Technically, yes, the system does not prohibit this. In practice, it is highly discouraged. Constant work as root increases the risk of accidental errors, makes many actions irreversible, and significantly complicates the search for the cause of a problem. In addition, when working as root, audit transparency is lost: it becomes more difficult to understand who executed certain commands and why, especially in a multi-user environment.

 

How is sudo -i better than sudo su?

sudo -i creates a full root user login session with a correctly initialized environment, correct variables, and clear logging. Unlike sudo su, this method does not blur the context and fits better into the Ubuntu audit model. That is why sudo -i is considered the preferred option for administrative tasks.

 

Is it dangerous to use su?

su itself is not dangerous if used consciously. It is recommended to use su --login or su - to get a full session of the target user with the correct environment.

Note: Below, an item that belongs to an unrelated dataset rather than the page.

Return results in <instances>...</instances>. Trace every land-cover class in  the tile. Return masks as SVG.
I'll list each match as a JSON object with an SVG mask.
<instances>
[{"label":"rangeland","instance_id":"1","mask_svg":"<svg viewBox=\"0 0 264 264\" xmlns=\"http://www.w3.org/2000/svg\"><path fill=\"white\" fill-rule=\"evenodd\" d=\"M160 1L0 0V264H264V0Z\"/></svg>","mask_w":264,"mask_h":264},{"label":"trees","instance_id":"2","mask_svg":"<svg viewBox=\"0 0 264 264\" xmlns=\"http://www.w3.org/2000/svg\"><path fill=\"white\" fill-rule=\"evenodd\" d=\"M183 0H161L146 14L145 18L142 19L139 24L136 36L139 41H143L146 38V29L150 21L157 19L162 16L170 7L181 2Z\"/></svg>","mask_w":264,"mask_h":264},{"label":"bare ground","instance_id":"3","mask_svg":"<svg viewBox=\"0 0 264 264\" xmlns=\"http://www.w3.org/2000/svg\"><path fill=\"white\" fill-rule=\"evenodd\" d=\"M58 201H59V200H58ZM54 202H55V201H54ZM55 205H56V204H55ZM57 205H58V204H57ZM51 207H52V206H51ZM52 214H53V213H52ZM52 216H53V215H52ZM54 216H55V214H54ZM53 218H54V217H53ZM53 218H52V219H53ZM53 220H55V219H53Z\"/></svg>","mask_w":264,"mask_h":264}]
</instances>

The main danger arises when using su without the login flag, when the user changes but the environment remains the same.

 

Do you need to know the root password in Ubuntu?

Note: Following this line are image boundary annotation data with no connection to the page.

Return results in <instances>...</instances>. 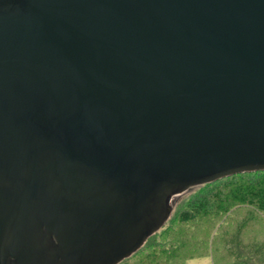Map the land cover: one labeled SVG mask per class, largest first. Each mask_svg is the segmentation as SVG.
I'll return each instance as SVG.
<instances>
[{
	"label": "water",
	"instance_id": "obj_1",
	"mask_svg": "<svg viewBox=\"0 0 264 264\" xmlns=\"http://www.w3.org/2000/svg\"><path fill=\"white\" fill-rule=\"evenodd\" d=\"M260 172L264 0H0V264H121Z\"/></svg>",
	"mask_w": 264,
	"mask_h": 264
},
{
	"label": "trees",
	"instance_id": "obj_2",
	"mask_svg": "<svg viewBox=\"0 0 264 264\" xmlns=\"http://www.w3.org/2000/svg\"><path fill=\"white\" fill-rule=\"evenodd\" d=\"M178 211L173 223L169 218L167 227L150 237L137 253L124 262L143 258V264H172L176 251L186 257L180 252L183 237L200 242L194 230L209 233L210 238L222 223L225 231L214 243V264H264V234L251 225L253 219L264 217V172L238 175L202 186ZM171 228L178 233L172 235L177 239L174 243L163 239ZM159 240H164L165 246H160ZM149 242L154 244L147 246ZM158 245L160 252L156 250ZM200 251L197 247L192 250L195 256L208 254Z\"/></svg>",
	"mask_w": 264,
	"mask_h": 264
},
{
	"label": "rangeland",
	"instance_id": "obj_3",
	"mask_svg": "<svg viewBox=\"0 0 264 264\" xmlns=\"http://www.w3.org/2000/svg\"><path fill=\"white\" fill-rule=\"evenodd\" d=\"M201 187L195 188L194 190H192L189 193H186L184 195H182L179 199L176 200V204L174 206L173 212L170 216V223H173L172 221H174V216L176 215V213H178V210H182L184 205L191 200V198L199 191ZM252 226H256L258 228V230H260V232H262V234H264V217H259L258 220H252ZM167 223L166 225L163 227H167ZM173 230V231H172ZM223 231H225V228H222V223L219 226V228L217 227L215 233L209 238V233H201L200 231L194 230L193 232H195L196 234H198L199 238H200V242H196L195 240H189V239H185V237H183V242H182V250L180 251L182 254H186V257L183 258L181 256V254L176 251L174 254L173 259H175L174 263L172 264H214L213 261V251H214V243H217L220 237V233H222ZM175 232V233H174ZM178 233H176V230H174V228H171V231L166 232L165 237L163 238L168 241H170L171 243H174V241H176L177 239L175 237H172V235H177ZM181 235V234H180ZM158 242L160 246H165L164 240H159ZM154 242H149V244L147 246L153 245ZM156 246V250L158 249ZM197 247L199 250H201L200 252L202 253H208V254H196L197 256L193 255L194 253L192 252L193 248ZM160 248V247H159ZM178 250V248H177ZM157 252H160L159 250H157ZM192 255V256H191ZM177 257H179L180 259H177ZM177 260L178 263H177ZM143 258L139 259H131L128 260L126 262H123L122 264H143Z\"/></svg>",
	"mask_w": 264,
	"mask_h": 264
}]
</instances>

In most cases, no. By default, Ubuntu uses the sudo access model, where the root password is either not set or locked. The system is managed through sudo, which allows you to maintain control, audit, and flexibility of access rights.

 

What is best to use in production?

For production systems, the optimal model is considered to be one with separate users, SSH keys, the minimum necessary privileges, and the use of sudo -i only when root access is really needed. This approach increases security, simplifies auditing, and makes system behavior more predictable.

 

Can different switching methods be combined?

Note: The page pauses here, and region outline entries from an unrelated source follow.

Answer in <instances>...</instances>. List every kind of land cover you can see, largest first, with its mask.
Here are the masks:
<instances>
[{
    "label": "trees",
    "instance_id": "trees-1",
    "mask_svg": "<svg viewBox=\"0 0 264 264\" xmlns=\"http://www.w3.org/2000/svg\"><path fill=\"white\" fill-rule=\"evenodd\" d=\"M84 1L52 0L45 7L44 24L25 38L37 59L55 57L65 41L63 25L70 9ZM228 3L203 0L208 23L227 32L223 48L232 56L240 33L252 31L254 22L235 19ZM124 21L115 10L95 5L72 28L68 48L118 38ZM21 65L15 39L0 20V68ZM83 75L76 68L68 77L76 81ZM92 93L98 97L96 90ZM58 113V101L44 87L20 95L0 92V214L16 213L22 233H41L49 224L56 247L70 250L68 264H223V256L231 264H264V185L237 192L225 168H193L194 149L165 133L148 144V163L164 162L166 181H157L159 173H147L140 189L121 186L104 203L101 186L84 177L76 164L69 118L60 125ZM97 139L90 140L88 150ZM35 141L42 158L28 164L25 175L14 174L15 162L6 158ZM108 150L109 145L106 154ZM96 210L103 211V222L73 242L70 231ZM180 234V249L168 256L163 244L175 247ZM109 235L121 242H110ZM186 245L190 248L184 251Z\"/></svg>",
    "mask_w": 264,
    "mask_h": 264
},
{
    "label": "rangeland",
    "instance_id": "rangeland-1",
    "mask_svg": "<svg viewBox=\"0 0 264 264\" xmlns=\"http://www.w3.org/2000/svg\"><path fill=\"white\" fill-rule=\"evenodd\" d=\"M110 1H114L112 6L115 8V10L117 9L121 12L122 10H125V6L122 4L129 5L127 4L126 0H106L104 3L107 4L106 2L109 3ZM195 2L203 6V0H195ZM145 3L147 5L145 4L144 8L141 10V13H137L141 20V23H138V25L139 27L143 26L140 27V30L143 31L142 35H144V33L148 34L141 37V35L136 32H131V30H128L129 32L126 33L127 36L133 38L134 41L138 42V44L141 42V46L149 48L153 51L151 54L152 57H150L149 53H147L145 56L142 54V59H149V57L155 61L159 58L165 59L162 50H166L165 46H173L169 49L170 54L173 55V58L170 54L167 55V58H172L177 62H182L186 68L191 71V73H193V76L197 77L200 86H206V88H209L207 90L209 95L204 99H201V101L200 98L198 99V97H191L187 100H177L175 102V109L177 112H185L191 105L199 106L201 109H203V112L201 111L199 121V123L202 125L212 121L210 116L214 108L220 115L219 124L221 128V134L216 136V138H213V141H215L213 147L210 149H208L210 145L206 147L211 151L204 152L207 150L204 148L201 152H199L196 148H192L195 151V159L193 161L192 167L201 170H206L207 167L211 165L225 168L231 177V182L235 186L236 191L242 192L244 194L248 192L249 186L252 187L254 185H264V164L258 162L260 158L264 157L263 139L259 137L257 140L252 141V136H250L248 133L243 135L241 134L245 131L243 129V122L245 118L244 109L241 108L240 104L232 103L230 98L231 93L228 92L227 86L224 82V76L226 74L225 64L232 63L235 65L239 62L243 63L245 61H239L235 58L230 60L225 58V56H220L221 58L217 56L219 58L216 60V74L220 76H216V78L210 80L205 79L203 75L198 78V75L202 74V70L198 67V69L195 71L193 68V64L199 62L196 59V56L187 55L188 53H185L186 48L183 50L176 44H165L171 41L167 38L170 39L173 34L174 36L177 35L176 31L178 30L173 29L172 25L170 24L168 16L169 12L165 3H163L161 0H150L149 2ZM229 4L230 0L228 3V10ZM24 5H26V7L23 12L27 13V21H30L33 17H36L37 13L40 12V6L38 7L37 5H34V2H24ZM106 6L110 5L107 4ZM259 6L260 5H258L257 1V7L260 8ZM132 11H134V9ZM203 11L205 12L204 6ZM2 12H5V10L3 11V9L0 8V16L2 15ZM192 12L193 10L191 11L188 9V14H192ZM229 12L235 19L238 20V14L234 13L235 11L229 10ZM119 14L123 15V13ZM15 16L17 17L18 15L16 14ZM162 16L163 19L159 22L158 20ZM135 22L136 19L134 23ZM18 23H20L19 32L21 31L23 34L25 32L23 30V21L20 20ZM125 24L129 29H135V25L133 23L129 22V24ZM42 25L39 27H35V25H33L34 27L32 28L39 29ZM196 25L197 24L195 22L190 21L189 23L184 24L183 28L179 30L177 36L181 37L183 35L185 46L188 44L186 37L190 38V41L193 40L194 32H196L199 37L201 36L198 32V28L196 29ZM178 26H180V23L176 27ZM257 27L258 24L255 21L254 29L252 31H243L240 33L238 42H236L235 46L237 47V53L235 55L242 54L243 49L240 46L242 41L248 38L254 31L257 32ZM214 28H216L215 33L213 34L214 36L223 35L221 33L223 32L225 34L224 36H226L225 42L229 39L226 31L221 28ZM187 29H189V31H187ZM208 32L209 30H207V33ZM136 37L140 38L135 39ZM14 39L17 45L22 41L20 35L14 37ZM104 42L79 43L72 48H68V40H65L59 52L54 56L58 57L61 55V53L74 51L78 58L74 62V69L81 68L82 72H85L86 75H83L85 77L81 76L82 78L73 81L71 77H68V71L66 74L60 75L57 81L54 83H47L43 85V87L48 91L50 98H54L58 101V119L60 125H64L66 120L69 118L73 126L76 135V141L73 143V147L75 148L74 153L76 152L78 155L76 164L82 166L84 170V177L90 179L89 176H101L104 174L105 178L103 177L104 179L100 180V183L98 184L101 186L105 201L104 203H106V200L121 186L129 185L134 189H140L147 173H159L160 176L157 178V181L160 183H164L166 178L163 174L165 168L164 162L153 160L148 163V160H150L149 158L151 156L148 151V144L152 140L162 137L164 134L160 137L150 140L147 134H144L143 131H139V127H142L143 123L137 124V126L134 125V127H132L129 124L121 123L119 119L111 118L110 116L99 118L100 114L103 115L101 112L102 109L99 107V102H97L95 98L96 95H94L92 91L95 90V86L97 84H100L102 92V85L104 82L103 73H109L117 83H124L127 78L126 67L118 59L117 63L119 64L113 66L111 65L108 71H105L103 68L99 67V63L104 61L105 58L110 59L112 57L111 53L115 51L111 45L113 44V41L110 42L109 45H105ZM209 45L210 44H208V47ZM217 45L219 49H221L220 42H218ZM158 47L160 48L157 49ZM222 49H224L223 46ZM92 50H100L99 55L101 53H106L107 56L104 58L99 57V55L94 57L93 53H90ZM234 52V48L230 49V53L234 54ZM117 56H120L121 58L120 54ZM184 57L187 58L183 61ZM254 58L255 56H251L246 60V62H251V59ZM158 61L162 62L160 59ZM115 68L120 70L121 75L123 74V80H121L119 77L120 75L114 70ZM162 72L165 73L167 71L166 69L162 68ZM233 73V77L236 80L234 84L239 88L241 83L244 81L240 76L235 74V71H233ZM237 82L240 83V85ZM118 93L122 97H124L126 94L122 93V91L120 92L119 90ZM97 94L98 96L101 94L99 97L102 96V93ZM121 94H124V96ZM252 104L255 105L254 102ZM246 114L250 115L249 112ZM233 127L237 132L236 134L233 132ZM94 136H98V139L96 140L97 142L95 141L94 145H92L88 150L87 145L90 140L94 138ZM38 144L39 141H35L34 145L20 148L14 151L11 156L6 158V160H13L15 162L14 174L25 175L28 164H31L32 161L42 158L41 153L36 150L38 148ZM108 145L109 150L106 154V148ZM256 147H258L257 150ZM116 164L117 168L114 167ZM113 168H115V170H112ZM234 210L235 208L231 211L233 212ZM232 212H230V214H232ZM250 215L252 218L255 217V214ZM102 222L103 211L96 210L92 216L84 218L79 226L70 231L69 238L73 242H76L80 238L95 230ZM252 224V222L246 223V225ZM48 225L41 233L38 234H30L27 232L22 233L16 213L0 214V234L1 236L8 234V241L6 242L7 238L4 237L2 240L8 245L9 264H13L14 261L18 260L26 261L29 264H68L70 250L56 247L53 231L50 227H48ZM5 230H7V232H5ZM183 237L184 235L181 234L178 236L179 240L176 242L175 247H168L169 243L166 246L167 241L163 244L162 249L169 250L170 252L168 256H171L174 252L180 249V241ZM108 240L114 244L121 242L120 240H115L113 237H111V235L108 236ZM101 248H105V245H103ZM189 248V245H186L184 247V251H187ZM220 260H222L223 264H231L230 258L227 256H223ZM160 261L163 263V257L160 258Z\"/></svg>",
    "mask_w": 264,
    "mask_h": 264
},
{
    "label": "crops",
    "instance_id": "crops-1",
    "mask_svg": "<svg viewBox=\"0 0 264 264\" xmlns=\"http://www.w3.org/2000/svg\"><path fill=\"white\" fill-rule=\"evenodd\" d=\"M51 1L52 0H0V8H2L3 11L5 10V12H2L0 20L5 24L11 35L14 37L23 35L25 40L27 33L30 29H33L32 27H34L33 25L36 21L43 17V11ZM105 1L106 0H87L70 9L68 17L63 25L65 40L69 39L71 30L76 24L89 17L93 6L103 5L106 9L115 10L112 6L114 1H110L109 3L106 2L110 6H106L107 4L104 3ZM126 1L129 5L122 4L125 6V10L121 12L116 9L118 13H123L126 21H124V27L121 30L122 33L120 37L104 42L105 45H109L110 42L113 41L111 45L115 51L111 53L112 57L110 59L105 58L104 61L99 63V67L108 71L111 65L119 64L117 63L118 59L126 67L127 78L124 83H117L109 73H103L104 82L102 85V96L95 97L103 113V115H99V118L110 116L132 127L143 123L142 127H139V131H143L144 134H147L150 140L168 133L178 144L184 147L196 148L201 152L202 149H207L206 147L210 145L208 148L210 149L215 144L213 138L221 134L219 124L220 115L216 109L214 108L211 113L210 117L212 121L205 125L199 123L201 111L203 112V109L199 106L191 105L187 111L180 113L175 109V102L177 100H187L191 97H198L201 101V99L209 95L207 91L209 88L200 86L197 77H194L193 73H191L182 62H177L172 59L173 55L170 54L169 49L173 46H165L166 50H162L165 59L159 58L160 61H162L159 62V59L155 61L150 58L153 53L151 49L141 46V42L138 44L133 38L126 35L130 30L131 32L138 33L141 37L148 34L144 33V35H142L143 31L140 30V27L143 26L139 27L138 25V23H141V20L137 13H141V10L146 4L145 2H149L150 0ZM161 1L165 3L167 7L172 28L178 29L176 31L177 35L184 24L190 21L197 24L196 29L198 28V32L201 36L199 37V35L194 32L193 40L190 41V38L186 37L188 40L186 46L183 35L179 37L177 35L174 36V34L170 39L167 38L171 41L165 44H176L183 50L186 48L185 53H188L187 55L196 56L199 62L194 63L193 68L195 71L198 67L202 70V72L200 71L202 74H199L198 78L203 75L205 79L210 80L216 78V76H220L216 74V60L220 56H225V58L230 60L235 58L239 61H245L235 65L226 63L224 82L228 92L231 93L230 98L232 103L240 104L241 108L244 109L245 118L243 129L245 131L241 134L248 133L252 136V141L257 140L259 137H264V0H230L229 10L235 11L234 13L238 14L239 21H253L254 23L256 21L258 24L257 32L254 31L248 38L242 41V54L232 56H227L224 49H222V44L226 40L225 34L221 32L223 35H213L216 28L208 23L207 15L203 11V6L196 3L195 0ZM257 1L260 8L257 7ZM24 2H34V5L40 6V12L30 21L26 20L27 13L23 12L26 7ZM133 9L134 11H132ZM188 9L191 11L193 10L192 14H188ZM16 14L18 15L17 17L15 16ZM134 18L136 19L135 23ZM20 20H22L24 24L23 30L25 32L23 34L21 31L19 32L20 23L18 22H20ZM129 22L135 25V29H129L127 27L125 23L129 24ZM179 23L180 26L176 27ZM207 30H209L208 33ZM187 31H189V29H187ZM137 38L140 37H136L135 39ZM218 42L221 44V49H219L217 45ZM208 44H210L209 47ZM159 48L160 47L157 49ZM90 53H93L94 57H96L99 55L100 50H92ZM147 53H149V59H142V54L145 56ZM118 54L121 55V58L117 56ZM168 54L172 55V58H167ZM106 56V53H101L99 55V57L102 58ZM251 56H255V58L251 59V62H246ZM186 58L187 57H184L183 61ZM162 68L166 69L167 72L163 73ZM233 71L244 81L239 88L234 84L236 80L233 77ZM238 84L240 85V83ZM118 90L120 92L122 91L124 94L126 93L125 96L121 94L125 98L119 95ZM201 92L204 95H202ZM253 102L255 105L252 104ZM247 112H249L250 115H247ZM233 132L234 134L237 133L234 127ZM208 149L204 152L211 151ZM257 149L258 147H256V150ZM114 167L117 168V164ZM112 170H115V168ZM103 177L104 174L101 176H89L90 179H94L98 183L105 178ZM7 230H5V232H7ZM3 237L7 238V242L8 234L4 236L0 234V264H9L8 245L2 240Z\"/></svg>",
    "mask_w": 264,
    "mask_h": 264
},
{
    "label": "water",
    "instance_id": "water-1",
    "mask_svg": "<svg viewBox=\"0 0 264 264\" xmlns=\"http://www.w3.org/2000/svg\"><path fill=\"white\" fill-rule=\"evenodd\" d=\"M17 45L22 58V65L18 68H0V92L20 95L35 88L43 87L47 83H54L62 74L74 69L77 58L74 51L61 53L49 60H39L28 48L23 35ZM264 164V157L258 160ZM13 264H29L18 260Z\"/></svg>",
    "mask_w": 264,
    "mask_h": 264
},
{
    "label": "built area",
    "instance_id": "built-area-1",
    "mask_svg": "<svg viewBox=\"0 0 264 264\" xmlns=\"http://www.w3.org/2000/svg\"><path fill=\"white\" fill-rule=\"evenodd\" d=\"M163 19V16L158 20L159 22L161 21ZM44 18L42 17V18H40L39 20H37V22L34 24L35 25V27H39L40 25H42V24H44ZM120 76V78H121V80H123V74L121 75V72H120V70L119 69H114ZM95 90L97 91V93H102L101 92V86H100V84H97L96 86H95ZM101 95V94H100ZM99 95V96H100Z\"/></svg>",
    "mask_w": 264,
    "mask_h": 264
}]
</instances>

Yes, and in practice this is almost always done. For example, sudo -uis used for everyday tasks, sudo -iis used for administrative tasks, and access to the server is organized through SSH users. The main thing is to understand in what context and for what purpose each method is used.

 

When is graphical user switching a bad idea?

Graphical switching is not suitable for servers, VPS, and any production environments without a GUI. In addition, it does not replace administrative tools and does not provide additional privileges. It is a convenient mechanism for local work, but not for system administration.

 

 

 

 

Conclusions

So, switching between users in Ubuntu is not just a set of commands or a convenient technique for everyday work, but a reflection of the basic principles of Linux, such as a clear separation of roles, minimal necessary privileges, and conscious control over the context of command execution.

And the deeper you dive into working with the system, whether it's server administration, DevOps practices, application development, or production infrastructure operations, the more important it is to understand at every moment which user you are acting on behalf of and in what environment. Mistakes here rarely seem critical at first, but they are often the cause of inexplicable failures and security issues.